Given passage:
9.2. Notwithstanding any termination of this Agreement, the Fund
shall at the option of the Company, continue to make available
additional shares of the Fund pursuant to the terms and
conditions of this Agreement, for all Contracts in effect on
the effective date of termination of this Agreement
(hereinafter referred to as "Existing Contracts") unless such
further sale of Fund shares is proscribed by law, regulation
or applicable regulatory body, or unless the Fund determines
that liquidation of the Fund following termination of this
Agreement is in the best interests of the Fund and its
shareholders. Specifically, without limitation, the owners of
the Existing Contracts shall be permitted to direct
reallocation of investments in the Fund, redemption of
investments in the Fund and/or investment in the Fund upon the
making of additional purchase payments under the Existing
Contracts. The parties agree that this Section 10.2 shall not
apply to any terminations under Article VII and the effect of
such Article VII terminations shall be governed by Article VII
of this Agreement.

Records supplied:

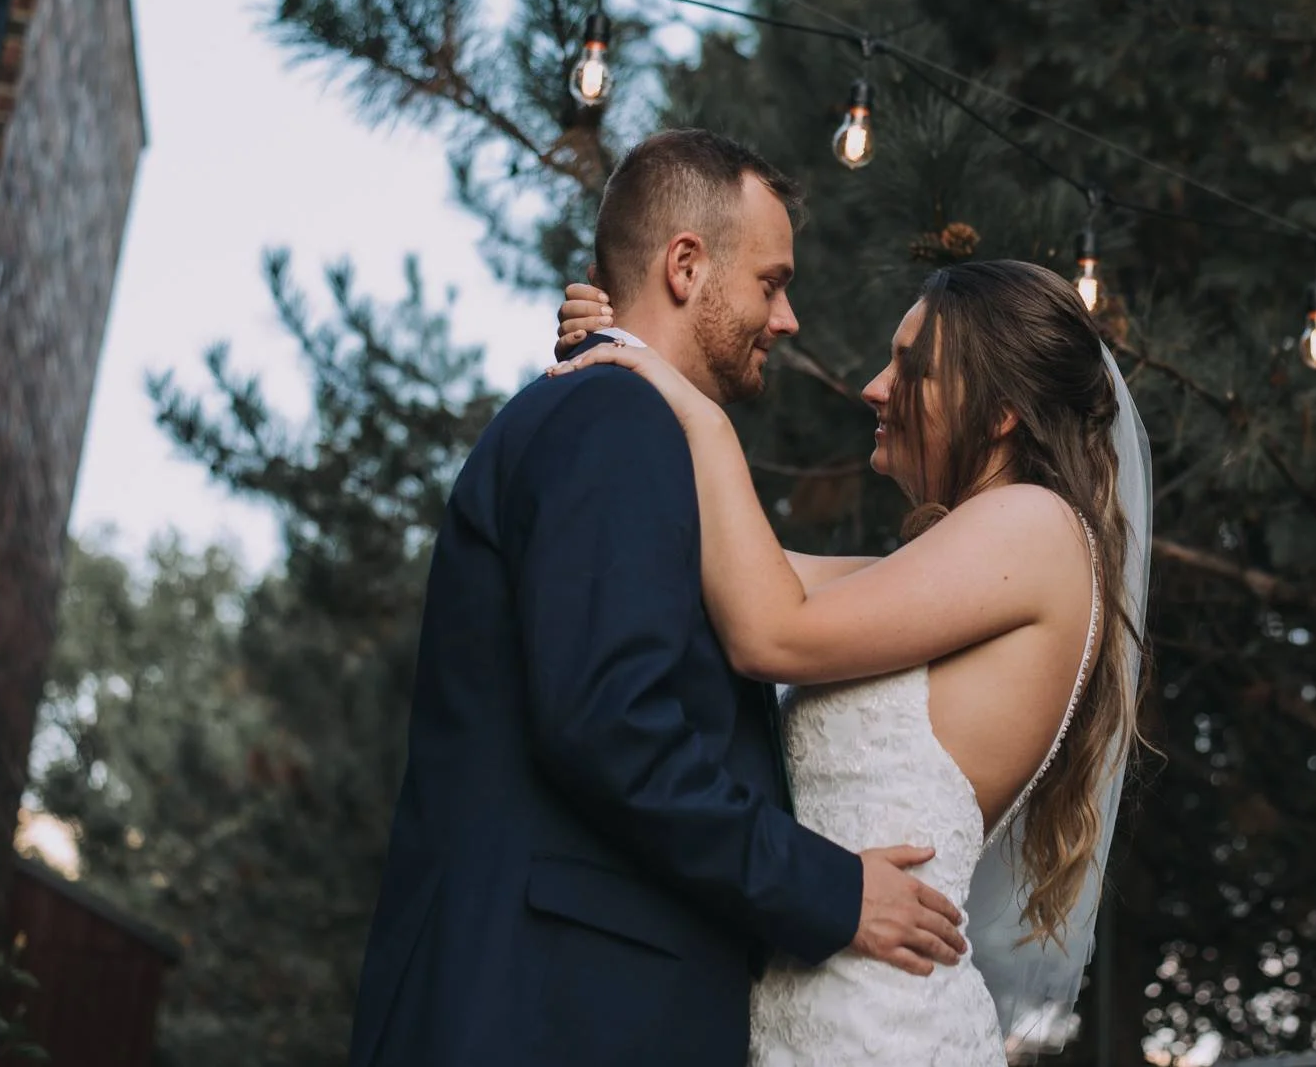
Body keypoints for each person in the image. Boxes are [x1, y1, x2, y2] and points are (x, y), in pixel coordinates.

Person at [346, 129, 969, 1067]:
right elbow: (609, 722)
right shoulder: (613, 419)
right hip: (546, 1014)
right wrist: (830, 891)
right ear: (686, 264)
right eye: (771, 281)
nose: (788, 317)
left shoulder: (624, 418)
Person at [551, 251, 1152, 1064]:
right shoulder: (959, 565)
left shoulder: (1038, 525)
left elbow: (770, 631)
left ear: (1002, 408)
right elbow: (734, 564)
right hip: (820, 1007)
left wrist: (697, 412)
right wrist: (627, 357)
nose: (874, 386)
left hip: (880, 1026)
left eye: (911, 366)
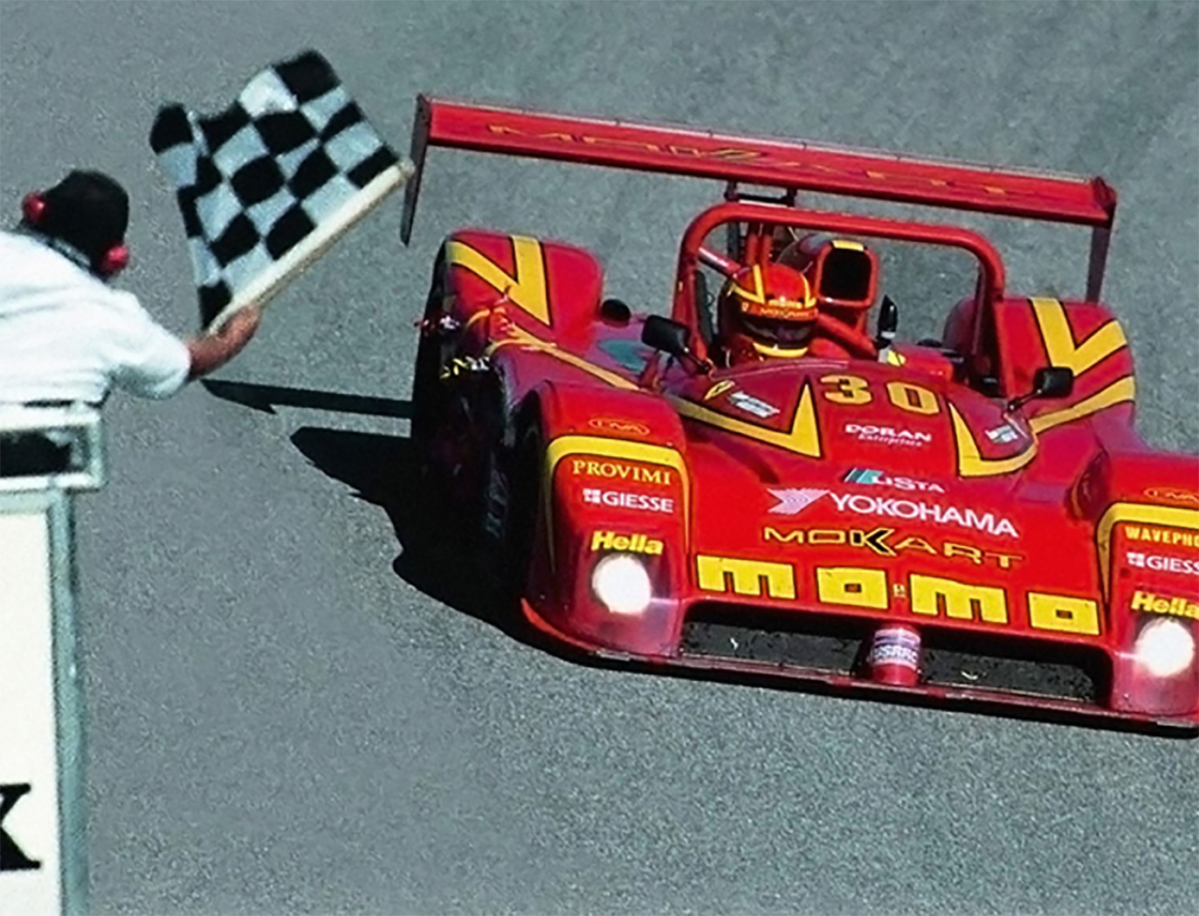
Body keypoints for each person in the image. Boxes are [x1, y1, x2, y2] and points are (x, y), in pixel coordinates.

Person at [0, 170, 260, 475]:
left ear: (34, 209)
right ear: (114, 257)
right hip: (25, 464)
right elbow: (187, 363)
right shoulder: (115, 318)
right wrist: (237, 331)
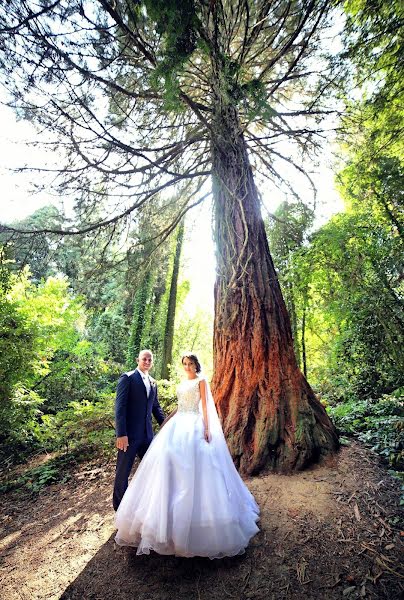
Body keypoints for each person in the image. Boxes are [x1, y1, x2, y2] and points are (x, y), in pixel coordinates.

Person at [115, 353, 260, 558]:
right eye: (184, 363)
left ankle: (197, 520)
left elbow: (205, 407)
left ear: (196, 365)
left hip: (193, 424)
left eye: (190, 363)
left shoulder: (201, 381)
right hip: (177, 424)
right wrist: (165, 422)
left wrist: (207, 428)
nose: (187, 366)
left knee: (196, 463)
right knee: (165, 460)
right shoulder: (179, 383)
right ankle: (160, 515)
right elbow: (178, 406)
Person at [113, 349, 165, 511]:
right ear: (138, 360)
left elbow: (155, 407)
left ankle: (147, 505)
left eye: (150, 360)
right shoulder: (127, 378)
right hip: (128, 436)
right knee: (123, 473)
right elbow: (120, 408)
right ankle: (120, 509)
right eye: (144, 359)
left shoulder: (153, 382)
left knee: (152, 470)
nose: (147, 362)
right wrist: (121, 434)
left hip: (147, 436)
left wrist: (166, 425)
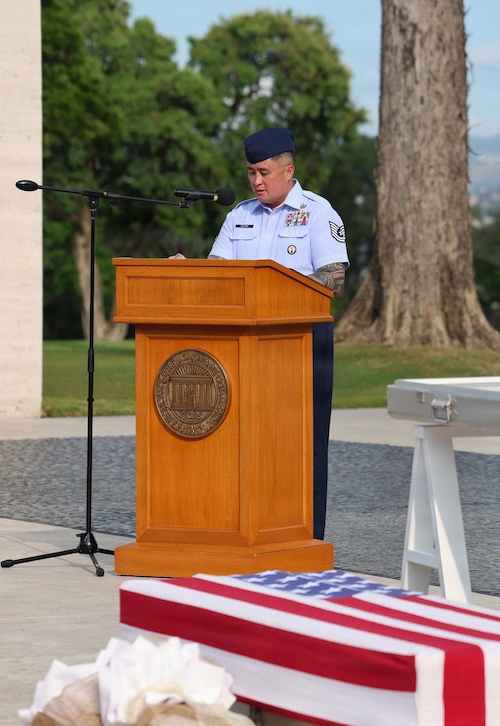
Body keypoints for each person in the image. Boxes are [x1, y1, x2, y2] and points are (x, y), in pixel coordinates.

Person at [174, 127, 348, 540]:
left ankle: (304, 537)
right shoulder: (240, 215)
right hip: (243, 348)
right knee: (247, 442)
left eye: (264, 172)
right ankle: (249, 533)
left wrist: (270, 292)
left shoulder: (318, 213)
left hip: (300, 343)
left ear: (288, 170)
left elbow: (332, 280)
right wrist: (188, 271)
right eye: (251, 172)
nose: (256, 181)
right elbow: (220, 277)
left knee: (302, 447)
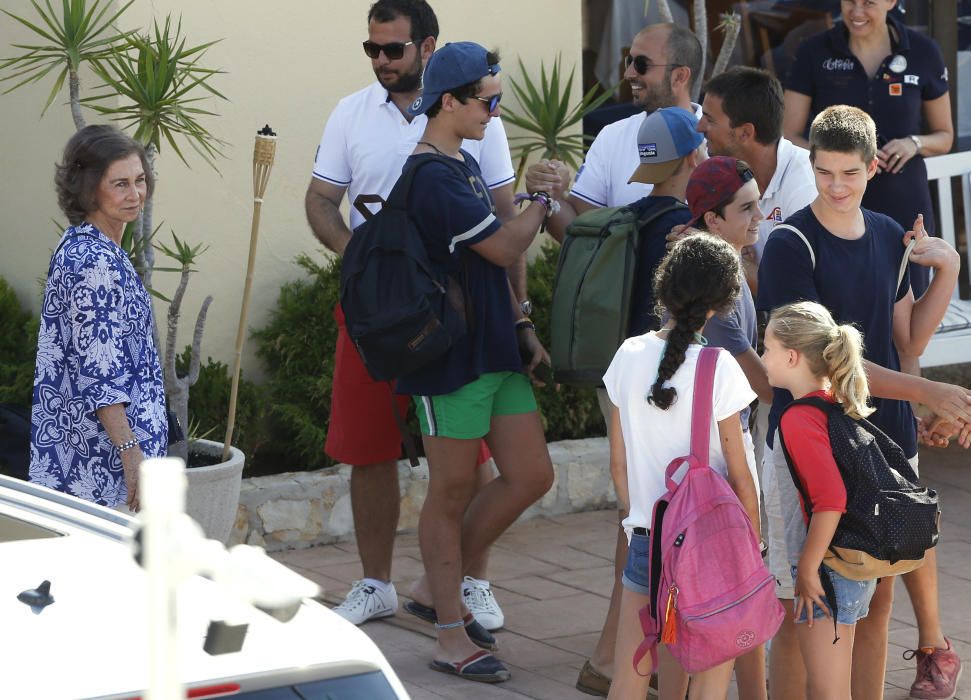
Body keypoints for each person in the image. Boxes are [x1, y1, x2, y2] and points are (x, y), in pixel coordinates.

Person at [304, 0, 517, 629]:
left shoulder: (478, 111)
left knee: (470, 451)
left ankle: (471, 581)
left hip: (457, 309)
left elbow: (504, 214)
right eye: (371, 48)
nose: (380, 60)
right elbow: (320, 198)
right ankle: (376, 585)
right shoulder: (350, 112)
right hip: (378, 311)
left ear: (427, 46)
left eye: (392, 49)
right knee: (368, 447)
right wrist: (363, 259)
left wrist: (518, 313)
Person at [758, 105, 966, 700]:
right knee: (802, 608)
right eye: (824, 172)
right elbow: (826, 364)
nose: (837, 186)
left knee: (876, 601)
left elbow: (909, 341)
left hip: (886, 440)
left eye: (849, 173)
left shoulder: (886, 233)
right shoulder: (790, 244)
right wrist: (929, 392)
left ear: (873, 168)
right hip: (810, 445)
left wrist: (948, 270)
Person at [396, 41, 554, 683]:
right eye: (487, 101)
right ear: (449, 102)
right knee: (452, 489)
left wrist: (521, 324)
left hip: (492, 348)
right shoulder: (431, 176)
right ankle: (448, 636)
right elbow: (504, 246)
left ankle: (435, 587)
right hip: (449, 359)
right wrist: (541, 200)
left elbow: (487, 266)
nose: (495, 111)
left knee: (532, 474)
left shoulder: (460, 164)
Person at [604, 233, 761, 700]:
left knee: (628, 680)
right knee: (708, 685)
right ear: (722, 304)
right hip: (711, 547)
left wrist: (637, 522)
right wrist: (752, 547)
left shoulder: (628, 355)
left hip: (647, 539)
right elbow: (740, 477)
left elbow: (618, 465)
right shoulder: (720, 366)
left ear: (665, 287)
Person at [29, 124, 165, 513]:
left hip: (93, 463)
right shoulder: (94, 262)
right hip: (104, 474)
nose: (135, 194)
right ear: (89, 189)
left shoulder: (86, 245)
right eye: (120, 184)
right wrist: (131, 454)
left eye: (139, 180)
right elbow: (101, 375)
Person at [782, 0, 953, 303]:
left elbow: (944, 136)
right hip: (838, 201)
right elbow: (789, 134)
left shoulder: (923, 51)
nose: (857, 12)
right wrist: (838, 161)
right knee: (840, 308)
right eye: (850, 1)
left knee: (907, 312)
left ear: (891, 2)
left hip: (904, 204)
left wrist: (913, 143)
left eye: (869, 3)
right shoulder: (814, 51)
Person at [764, 300, 879, 700]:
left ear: (791, 356)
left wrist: (808, 569)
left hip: (827, 573)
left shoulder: (798, 417)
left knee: (829, 693)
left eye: (767, 348)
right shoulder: (833, 403)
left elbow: (831, 498)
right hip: (851, 565)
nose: (763, 358)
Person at [525, 22, 703, 244]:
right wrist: (548, 193)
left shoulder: (718, 139)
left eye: (641, 64)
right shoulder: (613, 136)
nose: (628, 73)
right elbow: (580, 230)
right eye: (629, 61)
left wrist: (705, 244)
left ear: (679, 76)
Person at [696, 67, 816, 297]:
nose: (699, 126)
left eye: (709, 119)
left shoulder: (805, 186)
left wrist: (725, 255)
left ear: (745, 133)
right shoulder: (717, 169)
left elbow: (796, 296)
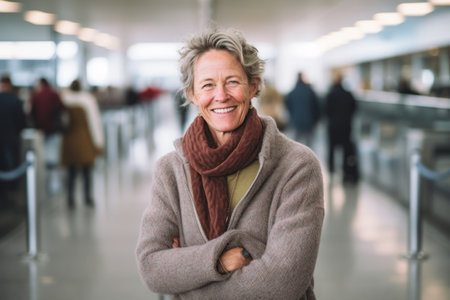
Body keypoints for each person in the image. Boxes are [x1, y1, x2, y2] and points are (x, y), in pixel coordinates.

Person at [136, 28, 324, 299]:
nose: (221, 95)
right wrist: (221, 261)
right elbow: (152, 267)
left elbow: (283, 283)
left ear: (253, 86)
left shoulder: (296, 167)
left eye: (233, 81)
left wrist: (187, 273)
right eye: (208, 84)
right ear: (192, 94)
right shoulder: (171, 170)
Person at [60, 79, 104, 208]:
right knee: (87, 171)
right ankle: (87, 198)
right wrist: (99, 142)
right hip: (84, 138)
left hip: (69, 139)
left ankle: (70, 198)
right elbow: (94, 123)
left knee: (71, 172)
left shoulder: (64, 99)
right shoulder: (88, 100)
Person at [325, 72, 358, 183]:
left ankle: (331, 169)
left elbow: (326, 110)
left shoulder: (330, 94)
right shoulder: (348, 94)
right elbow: (354, 108)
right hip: (346, 127)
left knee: (331, 149)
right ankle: (345, 172)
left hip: (333, 126)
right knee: (345, 150)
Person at [0, 75, 26, 207]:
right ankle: (10, 194)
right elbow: (22, 122)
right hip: (11, 138)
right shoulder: (16, 101)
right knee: (10, 166)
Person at [29, 77, 65, 168]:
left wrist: (36, 125)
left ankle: (42, 167)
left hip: (41, 128)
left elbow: (32, 112)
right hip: (53, 128)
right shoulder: (54, 94)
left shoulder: (36, 95)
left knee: (41, 151)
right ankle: (51, 166)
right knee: (51, 152)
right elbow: (61, 108)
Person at [285, 72, 320, 147]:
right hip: (309, 122)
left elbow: (288, 107)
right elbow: (316, 107)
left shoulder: (292, 93)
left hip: (296, 123)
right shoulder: (310, 91)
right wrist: (316, 120)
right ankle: (309, 159)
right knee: (309, 146)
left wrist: (292, 117)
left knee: (296, 146)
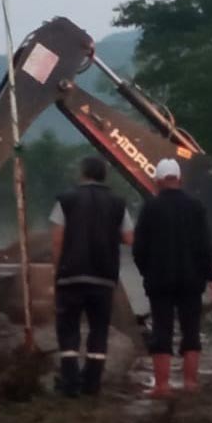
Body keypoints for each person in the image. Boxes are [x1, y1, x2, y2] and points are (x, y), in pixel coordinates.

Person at [132, 158, 212, 398]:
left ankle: (162, 386)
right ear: (179, 179)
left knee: (162, 330)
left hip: (159, 281)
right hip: (192, 281)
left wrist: (146, 271)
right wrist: (211, 277)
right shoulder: (196, 207)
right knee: (191, 330)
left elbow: (139, 248)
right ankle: (190, 383)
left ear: (158, 181)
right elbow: (205, 245)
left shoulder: (150, 208)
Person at [50, 156, 134, 398]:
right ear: (104, 175)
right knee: (99, 330)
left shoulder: (66, 200)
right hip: (103, 277)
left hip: (71, 277)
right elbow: (129, 238)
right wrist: (108, 235)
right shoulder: (118, 203)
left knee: (68, 331)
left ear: (83, 173)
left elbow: (57, 239)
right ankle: (92, 384)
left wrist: (58, 271)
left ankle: (70, 384)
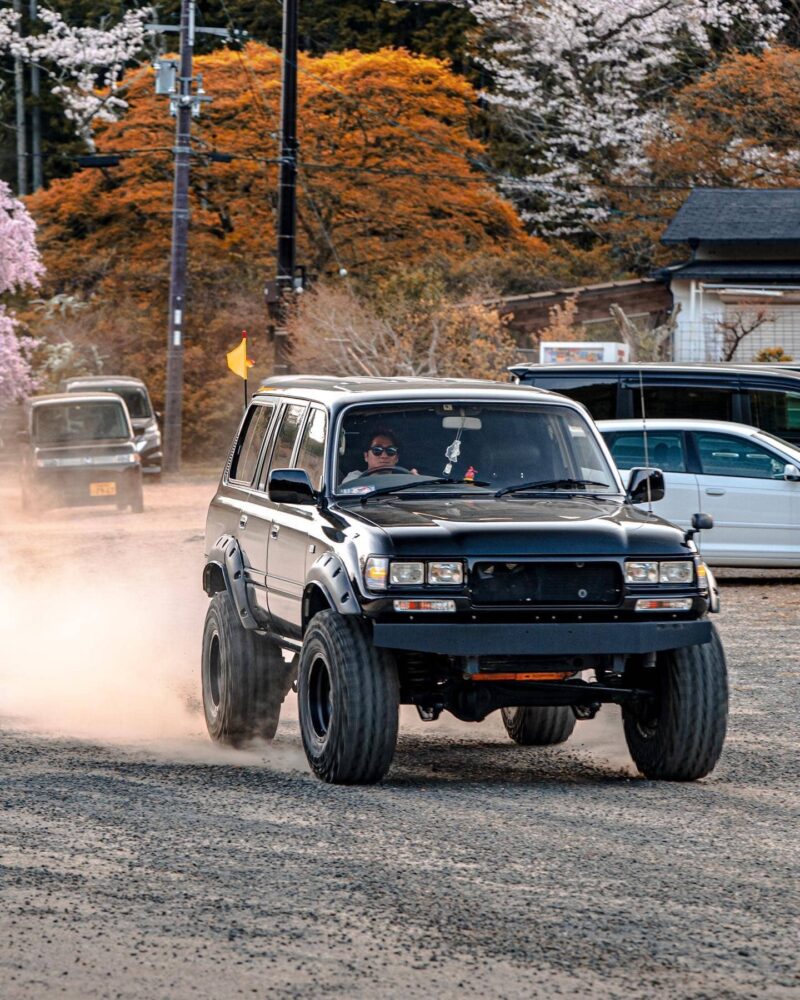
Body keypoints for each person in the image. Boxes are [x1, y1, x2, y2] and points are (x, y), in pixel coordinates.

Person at [342, 428, 414, 483]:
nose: (384, 456)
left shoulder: (404, 481)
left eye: (391, 450)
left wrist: (415, 481)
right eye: (377, 450)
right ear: (366, 456)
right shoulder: (354, 479)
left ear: (397, 458)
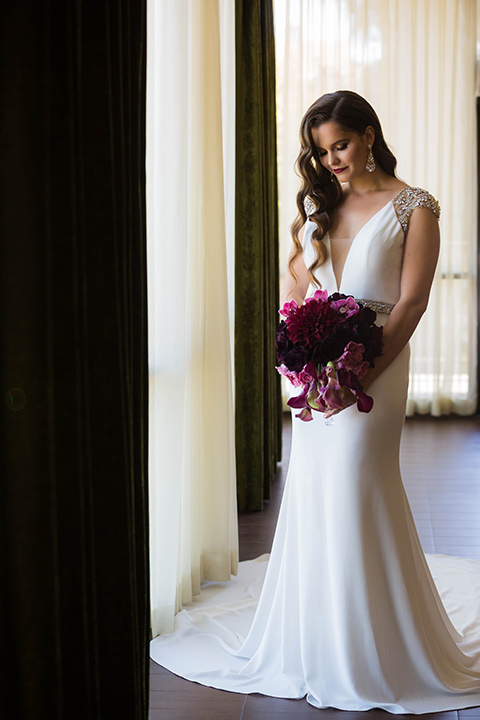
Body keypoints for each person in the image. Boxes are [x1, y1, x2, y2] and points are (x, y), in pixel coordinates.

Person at [150, 90, 480, 713]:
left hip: (377, 363)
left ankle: (375, 645)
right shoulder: (318, 205)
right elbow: (297, 281)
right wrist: (301, 351)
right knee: (318, 487)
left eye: (342, 145)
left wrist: (361, 373)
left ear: (369, 135)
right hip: (318, 367)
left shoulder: (416, 207)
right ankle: (320, 631)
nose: (332, 160)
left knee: (361, 482)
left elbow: (410, 304)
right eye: (322, 151)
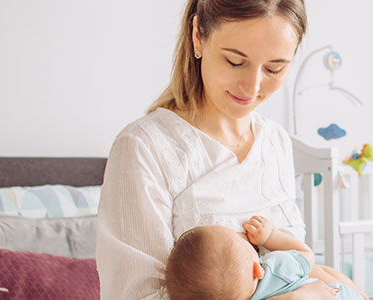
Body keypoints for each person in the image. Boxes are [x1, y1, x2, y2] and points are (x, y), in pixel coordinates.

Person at [96, 0, 338, 298]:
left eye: (274, 68)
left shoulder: (275, 141)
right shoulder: (145, 147)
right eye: (235, 62)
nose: (252, 87)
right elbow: (135, 294)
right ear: (198, 35)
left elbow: (294, 265)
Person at [164, 216, 368, 300]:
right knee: (328, 272)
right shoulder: (276, 267)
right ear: (257, 268)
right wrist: (271, 237)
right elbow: (307, 254)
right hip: (338, 295)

What you have to do:
Extend the termination clause on Fund shares for Existing Contracts with the next passage of the agreement, starting after its final sentence.

Result for this exercise:
9.3. The Company shall not redeem Fund shares attributable to the
Contracts (as distinct from Fund shares attributable to the
Company's assets held in the Account) except (i) as necessary
to implement Contract Owner initiated or approved
transactions, or (ii) as required by state and/or federal laws
or regulations or judicial or other legal precedent of general
application (hereinafter referred to as a "Legally Required
Redemption") or (iii) as permitted by an order of the SEC
pursuant to Section 26(b)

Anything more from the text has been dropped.